Protestants and Catholics who have previously been fiercely critical of each other – refusing even to recognise one another as fellow Christians, in some cases – have come together to oppose legislation in the province that would require them to treat lesbian and gay people on an equal basis in terms of public provision.
The Christian Institute lobby group and a number of smaller Protestant denominations are now being backed by Catholic bishops in seeking a judicial review of the Sexual Orientation Regulations (SORs), which came into force in January 2007.
The legislation was introduced into Northern Ireland ahead of the rest of Britain after a consultation period which the complainants say is too short.
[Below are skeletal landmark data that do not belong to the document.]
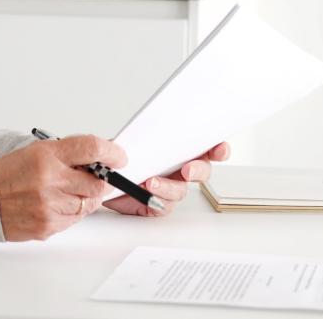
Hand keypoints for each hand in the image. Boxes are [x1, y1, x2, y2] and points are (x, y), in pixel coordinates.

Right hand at [0, 135, 126, 240]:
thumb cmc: (9, 174)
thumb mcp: (37, 152)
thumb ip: (70, 154)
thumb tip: (101, 158)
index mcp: (47, 155)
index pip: (91, 148)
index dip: (112, 152)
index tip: (119, 156)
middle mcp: (49, 180)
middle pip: (98, 182)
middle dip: (101, 180)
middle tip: (97, 177)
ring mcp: (49, 205)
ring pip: (89, 203)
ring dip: (86, 197)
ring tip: (67, 190)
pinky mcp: (48, 225)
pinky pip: (76, 219)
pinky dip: (73, 212)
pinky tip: (57, 204)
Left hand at [101, 142, 230, 216]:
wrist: (103, 173)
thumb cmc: (122, 154)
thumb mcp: (136, 137)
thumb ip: (150, 130)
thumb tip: (159, 118)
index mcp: (181, 151)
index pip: (207, 148)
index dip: (218, 149)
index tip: (219, 148)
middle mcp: (180, 170)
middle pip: (202, 171)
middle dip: (198, 170)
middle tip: (187, 170)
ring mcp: (171, 187)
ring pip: (181, 190)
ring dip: (168, 186)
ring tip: (151, 182)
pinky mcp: (159, 203)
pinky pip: (164, 205)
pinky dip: (156, 198)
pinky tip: (146, 192)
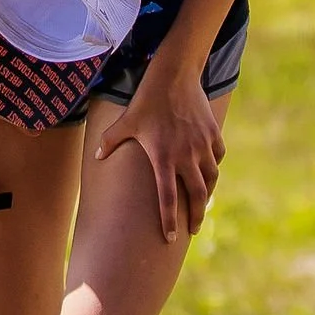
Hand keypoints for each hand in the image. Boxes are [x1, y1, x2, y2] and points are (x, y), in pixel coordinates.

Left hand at [97, 68, 222, 240]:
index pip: (167, 198)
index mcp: (163, 158)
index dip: (169, 221)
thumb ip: (111, 142)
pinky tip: (209, 173)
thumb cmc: (146, 100)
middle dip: (195, 216)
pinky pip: (217, 158)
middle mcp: (185, 156)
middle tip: (193, 229)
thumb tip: (97, 158)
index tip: (172, 238)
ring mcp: (202, 146)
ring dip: (207, 194)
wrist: (174, 76)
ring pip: (211, 179)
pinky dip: (214, 168)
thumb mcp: (126, 121)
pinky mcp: (213, 135)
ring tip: (202, 203)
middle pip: (195, 196)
The Northern Ireland case is likely to have an impact on similar threatened action in the rest of the United Kingdom, following a concerted campaign by conservative Christian groups.
Earlier this week a Catholic spokesperson in Northern Ireland told the BBC that the bishops were worried about the effect of the legislation on schools, adoption and marriage support services.
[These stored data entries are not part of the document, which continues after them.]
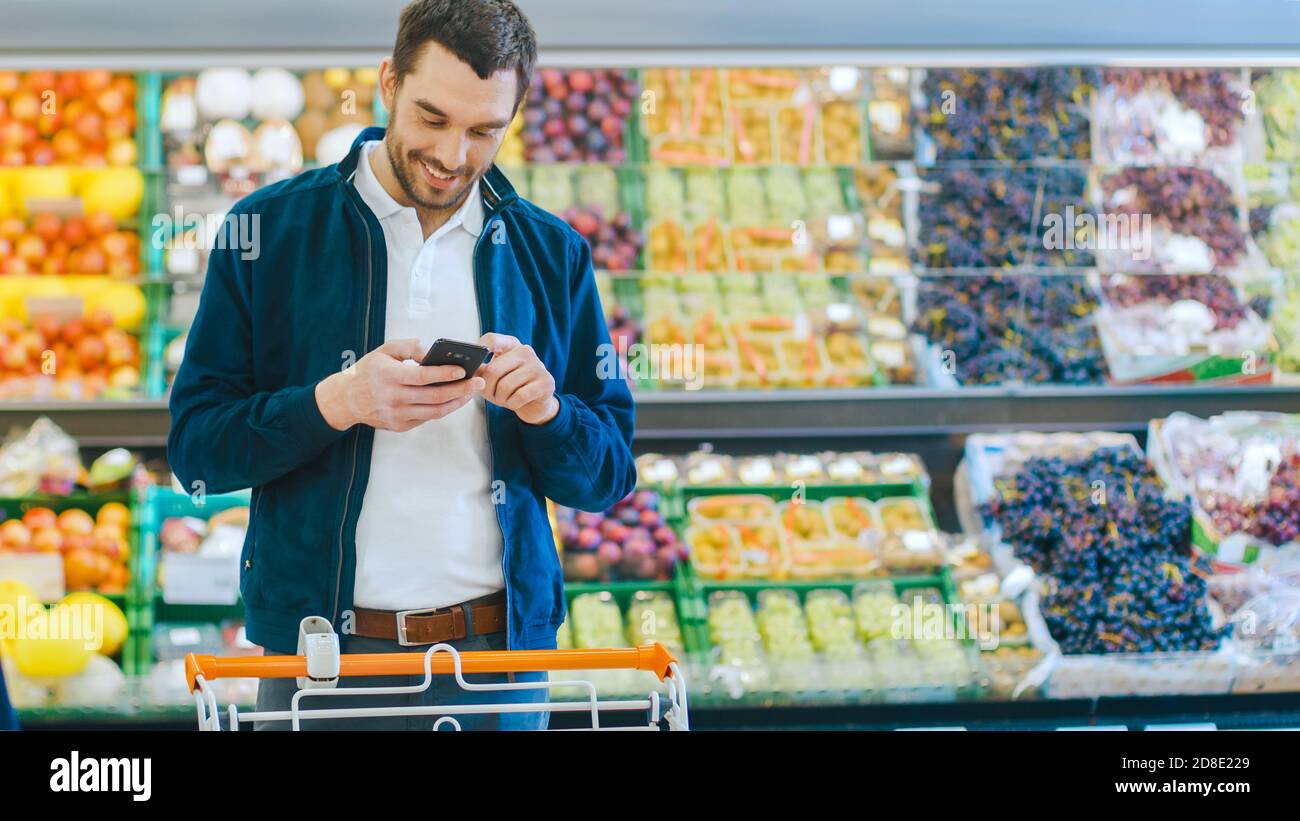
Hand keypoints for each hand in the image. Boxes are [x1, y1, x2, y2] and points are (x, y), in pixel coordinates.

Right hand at [315, 338, 483, 431]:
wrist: (347, 400)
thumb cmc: (370, 370)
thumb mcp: (384, 350)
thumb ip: (410, 347)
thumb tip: (433, 352)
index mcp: (388, 375)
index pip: (423, 376)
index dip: (445, 373)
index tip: (464, 369)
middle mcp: (393, 397)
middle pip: (434, 396)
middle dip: (461, 390)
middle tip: (478, 382)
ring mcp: (396, 415)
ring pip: (435, 412)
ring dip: (457, 402)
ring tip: (471, 392)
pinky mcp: (400, 426)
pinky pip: (427, 418)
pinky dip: (443, 408)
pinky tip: (455, 399)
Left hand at [477, 333, 558, 425]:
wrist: (535, 403)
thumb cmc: (510, 387)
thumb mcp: (494, 376)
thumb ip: (481, 371)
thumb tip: (466, 371)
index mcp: (511, 345)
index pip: (492, 339)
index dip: (479, 349)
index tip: (473, 362)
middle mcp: (525, 351)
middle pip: (493, 369)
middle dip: (487, 388)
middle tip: (490, 395)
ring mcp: (537, 366)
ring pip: (505, 386)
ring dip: (500, 399)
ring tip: (504, 399)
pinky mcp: (546, 382)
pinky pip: (519, 396)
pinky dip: (512, 404)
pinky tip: (514, 402)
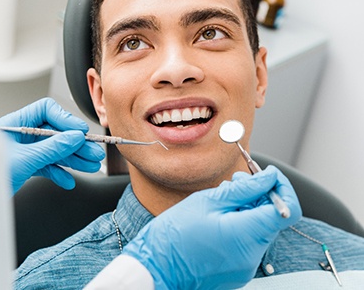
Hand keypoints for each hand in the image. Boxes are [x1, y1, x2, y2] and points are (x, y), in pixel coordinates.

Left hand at [0, 97, 104, 194]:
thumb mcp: (24, 159)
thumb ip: (52, 148)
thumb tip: (75, 138)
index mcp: (16, 124)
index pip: (47, 111)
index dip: (66, 119)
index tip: (80, 132)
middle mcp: (22, 135)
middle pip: (56, 133)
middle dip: (76, 144)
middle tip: (93, 152)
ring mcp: (26, 151)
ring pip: (55, 150)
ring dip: (74, 159)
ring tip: (90, 165)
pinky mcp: (27, 166)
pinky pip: (48, 166)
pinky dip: (59, 173)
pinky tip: (68, 180)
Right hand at [123, 166, 301, 289]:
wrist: (156, 268)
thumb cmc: (175, 234)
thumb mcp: (208, 201)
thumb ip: (244, 189)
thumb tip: (269, 177)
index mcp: (246, 235)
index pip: (287, 209)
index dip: (281, 187)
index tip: (267, 174)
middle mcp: (252, 255)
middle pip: (273, 217)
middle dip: (260, 194)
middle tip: (237, 181)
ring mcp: (246, 265)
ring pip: (260, 226)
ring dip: (248, 207)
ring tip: (223, 196)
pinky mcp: (238, 269)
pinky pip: (249, 239)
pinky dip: (241, 222)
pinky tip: (220, 214)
But others inside and outside the churches, including the Green Party, say that it is wrong for Christian-backed bodies to seek to treat people unequally in public provision and services, on practical, moral and theological grounds.
The churches who are already involved in the current case include the Reformed Presbyterian Church, the Congregational Union of Ireland, the Evangelical Presbyterian Church, the Association of Baptist Churches and the Fellowship of Independent Methodist Churches.
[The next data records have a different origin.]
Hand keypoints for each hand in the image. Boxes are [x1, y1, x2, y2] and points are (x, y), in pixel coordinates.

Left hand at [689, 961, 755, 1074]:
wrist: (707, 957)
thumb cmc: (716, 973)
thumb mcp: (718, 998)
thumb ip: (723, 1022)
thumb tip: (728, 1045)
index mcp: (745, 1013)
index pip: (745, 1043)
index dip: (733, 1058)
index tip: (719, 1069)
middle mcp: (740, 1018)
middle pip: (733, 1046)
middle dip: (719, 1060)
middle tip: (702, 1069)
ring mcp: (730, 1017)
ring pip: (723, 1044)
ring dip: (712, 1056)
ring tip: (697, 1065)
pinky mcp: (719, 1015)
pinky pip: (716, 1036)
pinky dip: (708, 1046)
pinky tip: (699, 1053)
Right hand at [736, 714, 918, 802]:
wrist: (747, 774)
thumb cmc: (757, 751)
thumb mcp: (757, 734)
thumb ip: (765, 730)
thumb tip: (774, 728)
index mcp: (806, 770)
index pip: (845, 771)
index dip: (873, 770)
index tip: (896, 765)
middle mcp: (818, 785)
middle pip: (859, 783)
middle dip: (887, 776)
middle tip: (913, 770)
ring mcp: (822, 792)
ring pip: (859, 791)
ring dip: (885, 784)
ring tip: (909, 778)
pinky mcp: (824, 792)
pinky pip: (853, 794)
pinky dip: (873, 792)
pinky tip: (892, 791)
The province’s two largest Protestant denominations have not joined the legal action. The judicial review is due to start on 4 June 2007 and is expected to last for three or four days.
In Britain, Catholic leaders and evangelical Christian lobby groups have also vigorously opposed SORs, including provisions for the equal treatment of lesbian and gay couples in adoption agencies run by the Catholic Church in England and Scotland.
But many other Christians – including the evangelical Faithworks Movement, which has 20,000 affiliates – have backed equal treatment in public service provision, saying that it is a Gospel imperative.